> **What is required**
An exact copy of every record is needed, with all pictures omitted.

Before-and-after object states
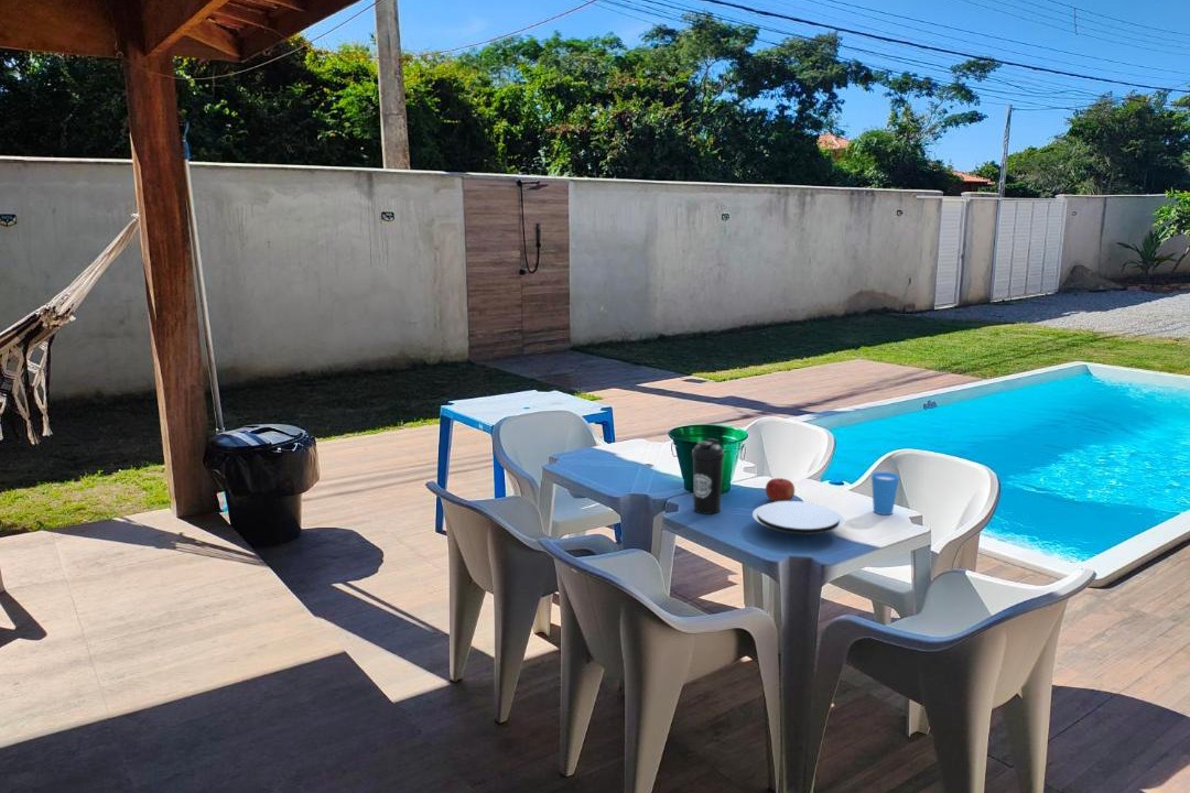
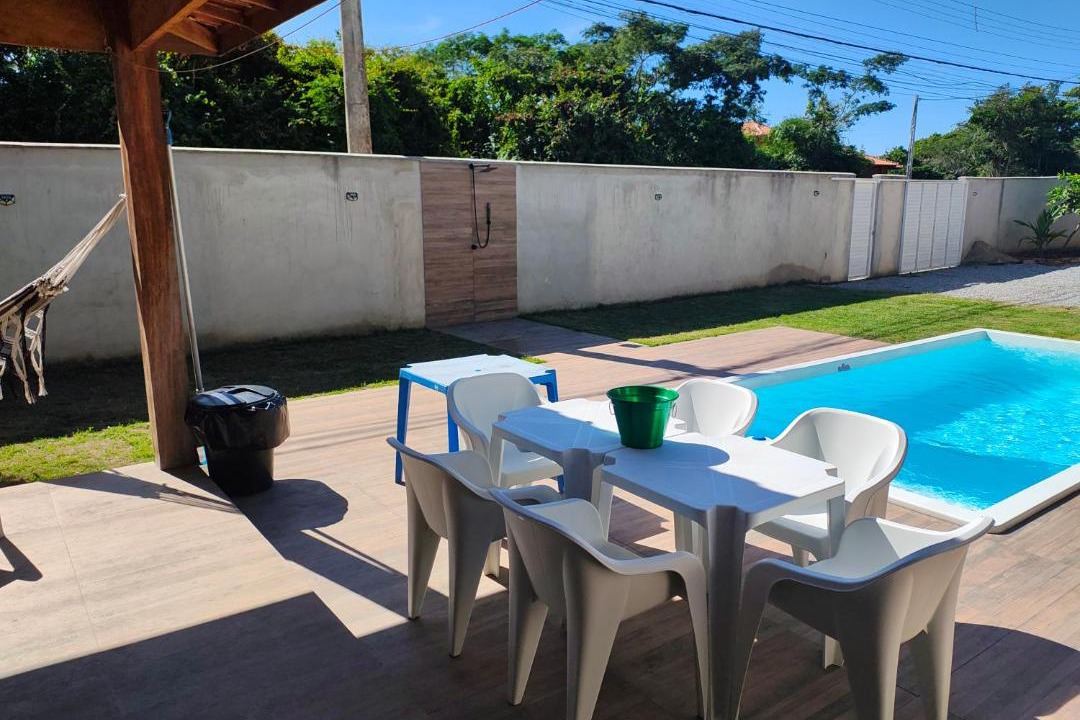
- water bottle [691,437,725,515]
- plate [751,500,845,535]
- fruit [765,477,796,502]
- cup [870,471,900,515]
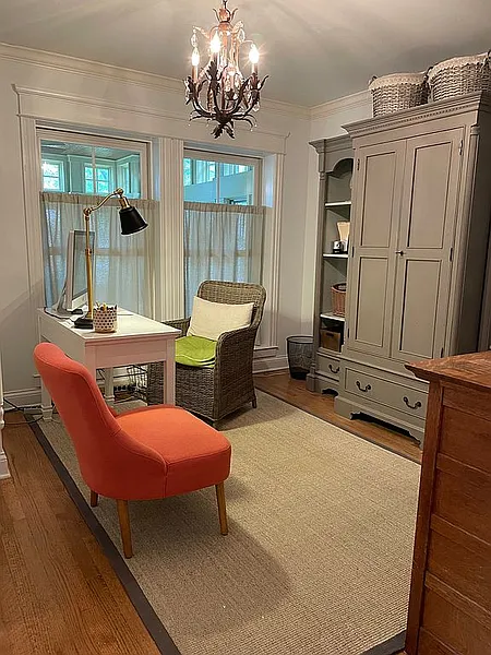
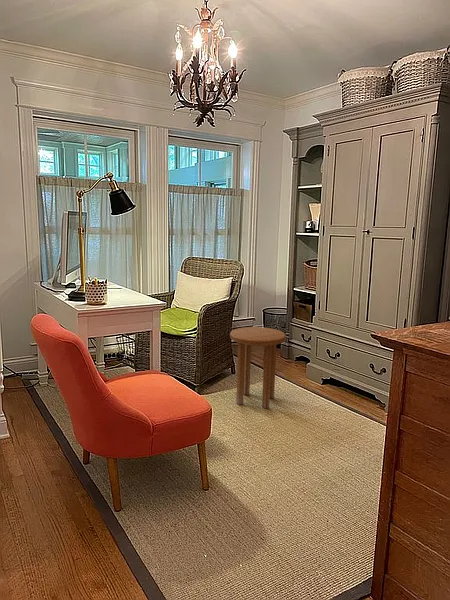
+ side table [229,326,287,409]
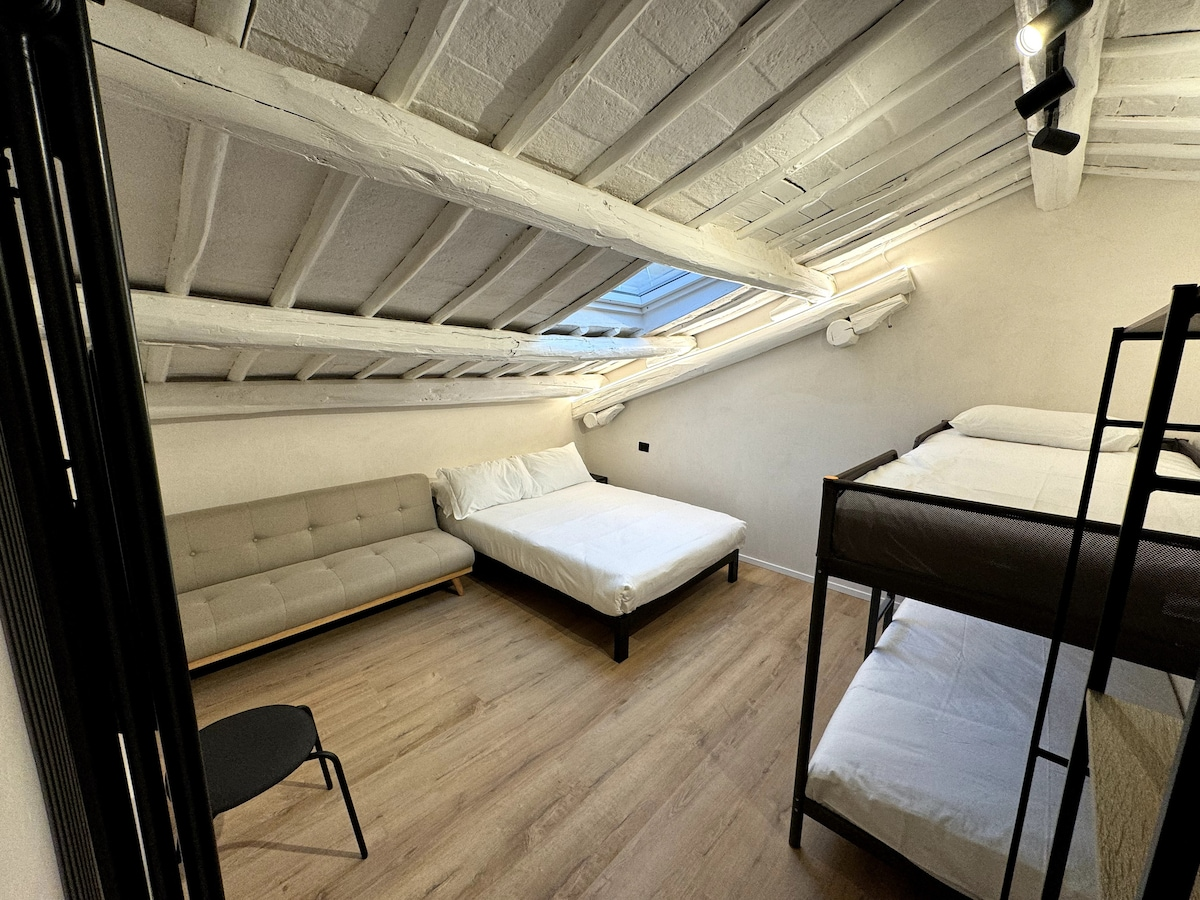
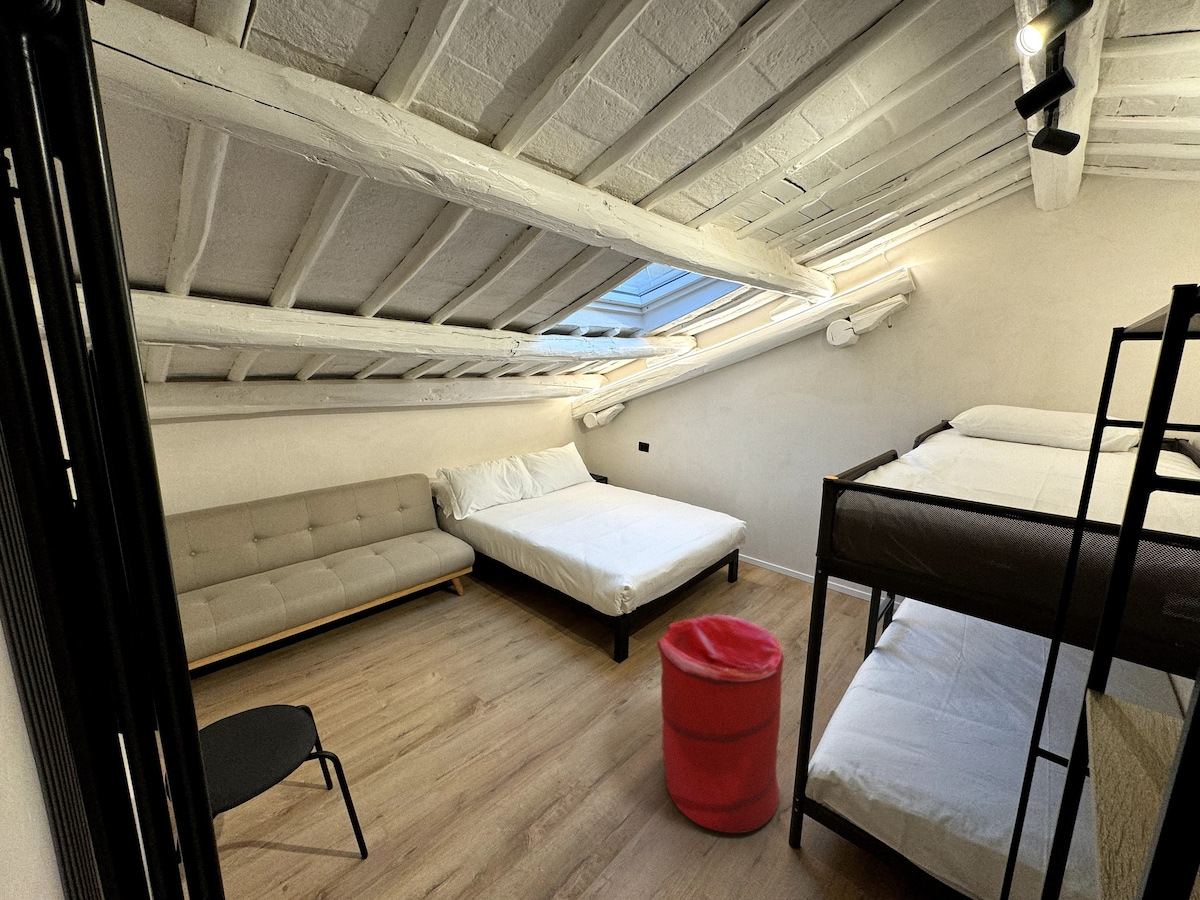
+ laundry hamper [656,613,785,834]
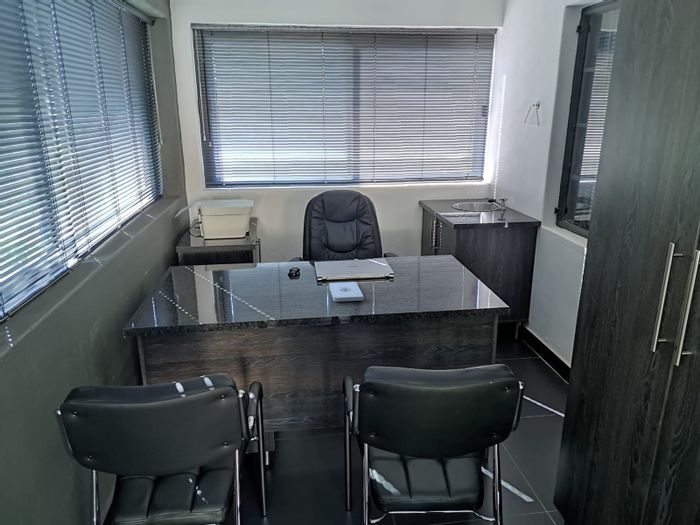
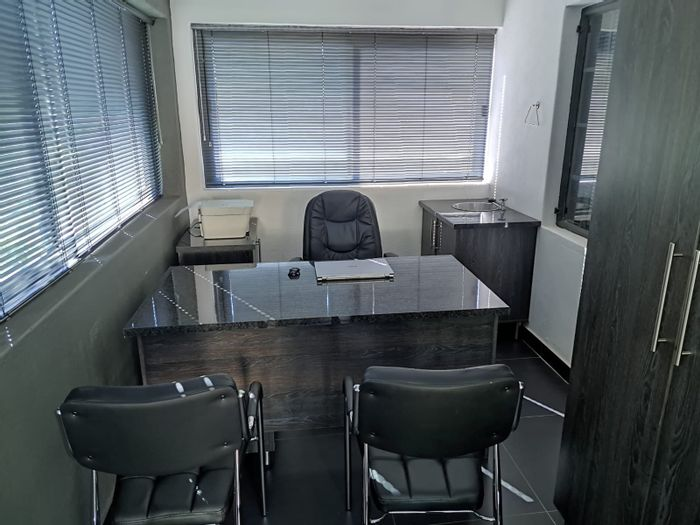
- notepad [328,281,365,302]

> **Answer space**
- water bottle [691,437,725,515]
- plate [751,500,845,535]
- fruit [765,477,796,502]
- cup [870,471,900,515]
+ side table [229,326,287,409]
+ laundry hamper [656,613,785,834]
- notepad [328,281,365,302]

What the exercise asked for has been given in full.